Saved entries:
------------------------------------------------------------------------

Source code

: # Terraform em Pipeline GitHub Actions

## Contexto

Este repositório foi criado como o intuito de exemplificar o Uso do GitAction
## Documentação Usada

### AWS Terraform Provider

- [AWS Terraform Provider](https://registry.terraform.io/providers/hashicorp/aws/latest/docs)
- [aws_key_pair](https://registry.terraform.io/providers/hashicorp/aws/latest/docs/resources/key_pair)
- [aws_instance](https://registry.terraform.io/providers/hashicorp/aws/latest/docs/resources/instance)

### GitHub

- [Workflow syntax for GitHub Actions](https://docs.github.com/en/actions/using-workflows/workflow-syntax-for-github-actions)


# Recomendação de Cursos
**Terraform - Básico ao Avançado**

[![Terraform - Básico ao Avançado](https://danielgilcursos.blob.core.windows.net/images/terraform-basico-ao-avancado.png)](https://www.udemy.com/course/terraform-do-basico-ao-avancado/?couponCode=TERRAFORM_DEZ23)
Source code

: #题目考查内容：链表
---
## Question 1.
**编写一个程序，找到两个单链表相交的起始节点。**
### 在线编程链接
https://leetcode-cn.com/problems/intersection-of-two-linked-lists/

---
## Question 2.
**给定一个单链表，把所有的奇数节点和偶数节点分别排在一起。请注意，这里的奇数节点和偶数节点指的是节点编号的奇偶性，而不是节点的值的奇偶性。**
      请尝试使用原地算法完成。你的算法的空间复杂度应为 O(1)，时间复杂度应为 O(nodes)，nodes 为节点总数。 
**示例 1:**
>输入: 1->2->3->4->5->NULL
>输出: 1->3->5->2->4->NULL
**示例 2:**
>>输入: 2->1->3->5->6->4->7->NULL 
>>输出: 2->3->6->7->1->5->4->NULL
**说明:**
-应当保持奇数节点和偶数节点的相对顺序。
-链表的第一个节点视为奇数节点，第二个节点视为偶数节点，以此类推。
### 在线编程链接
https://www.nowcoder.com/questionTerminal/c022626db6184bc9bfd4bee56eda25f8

------------------------------------------------------------------------

> [DIRECTIVE]
In how many lines of the data above does the word "Básico" occur? Only the number is wanted.

> [REPLY]
2